Brennan Lee Mulligan is a comedian and Dungeon Master, best known for his work on comedy channels such as College Humour and Dropout TV, as well as his own D&D show, Dimension20. He is currently the Dungeon Master for Critical Role’s short series, Exandria Unlimited: Calamity, which sees Sam Riegel, Travis Willingham, Marisha Ray , Aabria Iyengar, Lou Wilson and Luis Carazo deep dive into the lore of Critical Role world. We caught up with him briefly to find out more.
How would you pitch Exandria Unlimited: Calamity to an old friend who hasn’t played D&D since THACO was still a thing ?
This is a four-part tragedy mini-series set in the ending of a Great Age of the world, about the choices that made that tragedy possible, with high level characters that intuitively want higher numbers instead of lower numbers and have an easy flow-sheet of when and where they add specific modifiers to their rolls.
How different is Calamity from Dimension 20?
Different in terms of objective more than execution, I would say. The big secret between these two shows is that Critical Role and Dimension 20 each love comedy and drama with all their hearts and feature them both pretty heavily. The only difference is the objective, I would say. Moments of levity in Calamity exist plentifully and are cherished, because at the end of the day, we know that our objective is to tell a tale of woe.
What was the hardest thing about running a campaign set in Exandria?
The team at Critical Role was so immensely supportive, and Matt so generous with his time, that I can’t in good conscience say that any part of this experience was hard. I might use the word “humbling” in its place: It was an honor to participate in something this beloved and immense; My greatest goal was to show the players at that table the respect I hold for the years of hard work and love that they’ve poured into this world, and the gratitude I felt in getting to play in that world with them.
When creating the show, was there ‘no we can’t do that’ moment? What was it and did you do it anyway?
I opened every episode by reminding the audience that Exandria is not a globe but a cube and that if you walk to one of the eight corners of the cube you can jump into outer space where the gods live and tag one of them and get their job and that’s how the Raven Queen ascended, but they cut all of that out because they don’t want you to know the truth!
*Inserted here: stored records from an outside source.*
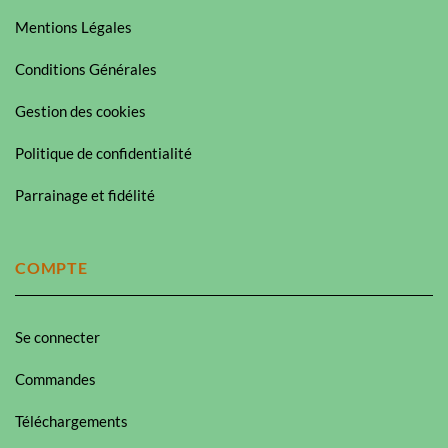
Mentions Légales
Conditions Générales
Gestion des cookies
Politique de confidentialité
Parrainage et fidélité
COMPTE
Se connecter
Commandes
Téléchargements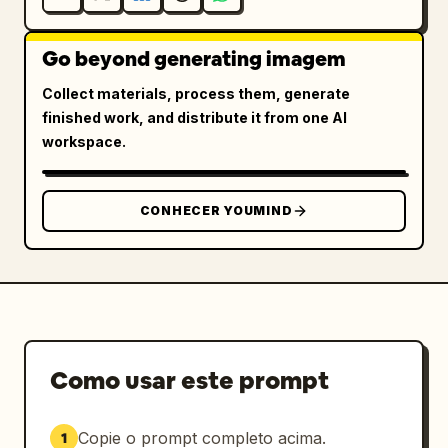
Go beyond generating imagem
Collect materials, process them, generate
finished work, and distribute it from one AI
workspace.
CONHECER YOUMIND
Como usar este prompt
Copie o prompt completo acima.
1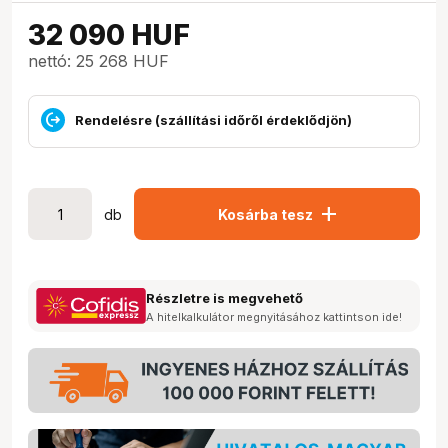
32 090
HUF
nettó: 25 268 HUF
Rendelésre (szállítási időről érdeklődjön)
add
db
Kosárba tesz
Részletre is megvehető
A hitelkalkulátor megnyitásához kattintson ide!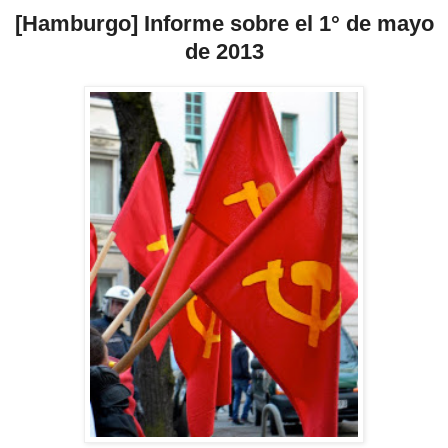
[Hamburgo] Informe sobre el 1
°
de mayo
de 2013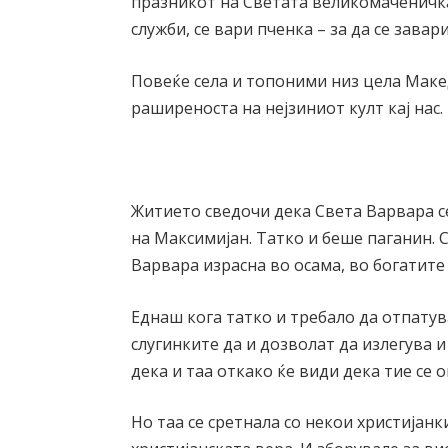
празникот на Светата великомаченичк
служби, се вари пченка – за да се завар
Повеќе села и топоними низ цела Макед
раширеноста на нејзиниот култ кај нас.
Житието сведочи дека Света Варвара с
на Максимијан. Татко и беше паганин. 
Варвара израсна во осама, во богатите
Еднаш кога татко и требало да отпатув
слугинките да и дозволат да излегува и
дека и таа откако ќе види дека тие се 
Но таа се сретнала со некои христијанк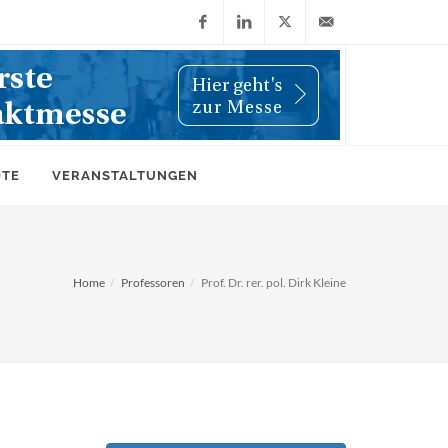
Facebook
LinkedIn
X
info@wiwi-
(Twitter)
online.de
OTE
VERANSTALTUNGEN
Home
Professoren
Prof. Dr. rer. pol. Dirk Kleine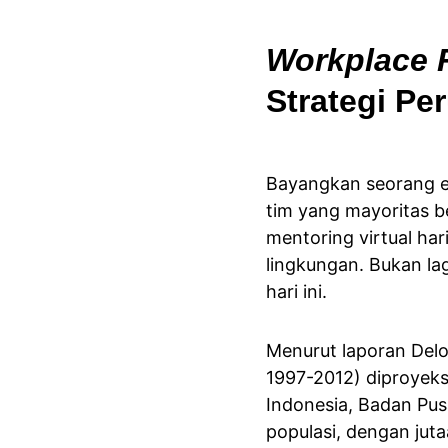
Workplace 
Strategi Pe
Bayangkan seorang ek
tim yang mayoritas b
mentoring virtual har
lingkungan. Bukan lag
hari ini.
Menurut laporan Deloi
1997-2012) diproyeks
Indonesia, Badan Pus
populasi, dengan jut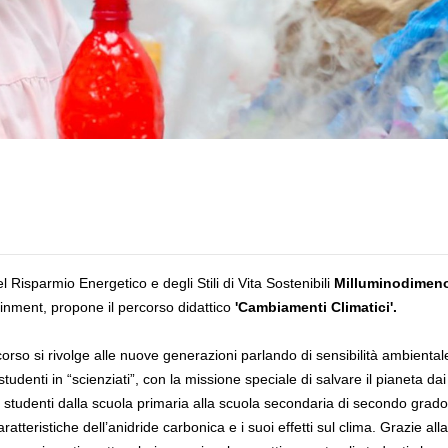
 Risparmio Energetico e degli Stili di Vita Sostenibili
Milluminodimen
nment, propone il percorso didattico
'Cambiamenti Climatici'.
corso si
rivolge alle nuove generazioni parlando di sensibilità ambientale e
studenti in “scienziati”, con la missione speciale di salvare il pianeta dai
 studenti dalla scuola primaria alla scuola secondaria di secondo grado, 
tteristiche dell’anidride carbonica e i suoi effetti sul clima. Grazie al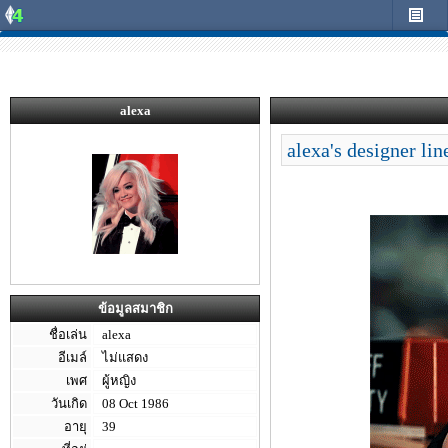
alexa
alexa's designer lin
ข้อมูลสมาชิก
ชื่อเล่น
alexa
อีเมล์
ไม่แสดง
เพศ
ผู้หญิง
วันเกิด
08 Oct 1986
อายุ
39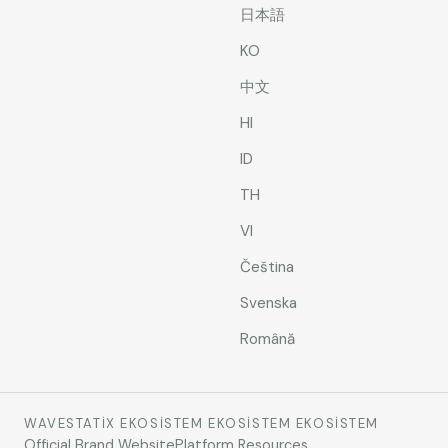
日本語
KO
中文
HI
ID
TH
VI
Čeština
Svenska
Română
WAVESTATIX EKOSISTEM EKOSISTEM EKOSISTEM
Official Brand Website
Platform Resources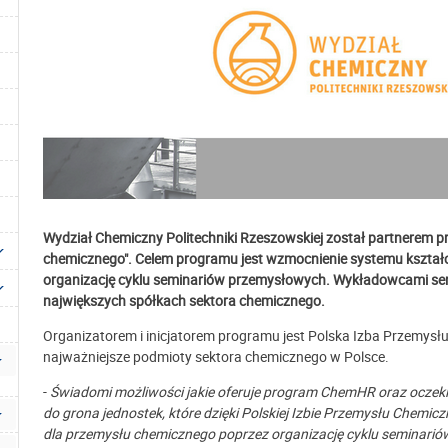
Wydział Chemiczny Politechniki Rzeszowskiej został partnerem 
chemicznego". Celem programu jest wzmocnienie systemu kształ
organizację cyklu seminariów przemysłowych. Wykładowcami semi
największych spółkach sektora chemicznego.
Organizatorem i inicjatorem programu jest Polska Izba Przemysłu
najważniejsze podmioty sektora chemicznego w Polsce.
-
Świadomi możliwości jakie oferuje program ChemHR oraz ocze
do grona jednostek, które dzięki Polskiej Izbie Przemysłu Chem
dla przemysłu chemicznego poprzez organizację cyklu seminari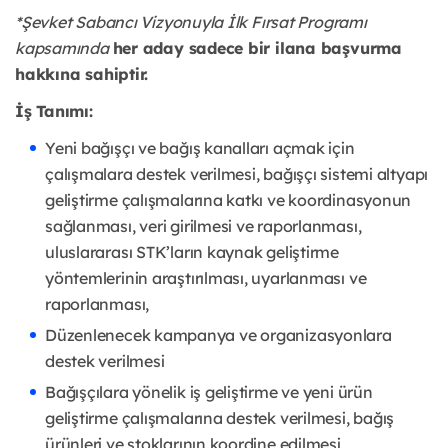
*Şevket Sabancı Vizyonuyla İlk Fırsat Programı
kapsamında
her aday sadece bir ilana başvurma
hakkına sahiptir.
İş Tanımı:
Yeni bağışçı ve bağış kanalları açmak için
çalışmalara destek verilmesi, bağışçı sistemi altyapı
geliştirme çalışmalarına katkı ve koordinasyonun
sağlanması, veri girilmesi ve raporlanması,
uluslararası STK’ların kaynak geliştirme
yöntemlerinin araştırılması, uyarlanması ve
raporlanması,
Düzenlenecek kampanya ve organizasyonlara
destek verilmesi
Bağışçılara yönelik iş geliştirme ve yeni ürün
geliştirme çalışmalarına destek verilmesi, bağış
ürünleri ve stoklarının koordine edilmesi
If you could run your own PC in this campaign, what would it be and why?
In Calamity? Oh MAN! I wish I could take a turn playing each PC’s character, because they’re all perfect. If I couldn’t do that, I’d definitely play an aeormaton.
What is the future of TTRPGs? Is it okay to pronounce TTRPG as ‘Titterpig?’
Titterpigs, by virtue of existing in the moment of their genesis due to the unique, irreplicable interactions of friends and loved ones engaging in a dual-reality of metanarrative bonding and extemporaneous story-telling, bear additional value to a culture which struggles at time to find connection, coherence and authenticity. No man can see the future, but the horizon of Titterpigs is bright indeed.
Exandria Unlimited: Calamity airs Thursday evenings at 7pm Pacific (that’s Friday 3am British Summer Time) on Critical Role’s Twitch (twitch.tv/criticalrole) and YouTube (youtube.com/criticalrole) channels. VOD is available immediately for Twitch channel subscribers and will be available on Critical Role’s YouTube channel the following Monday. It is also available via Spotify, Apple Podcasts, and Google Podcasts.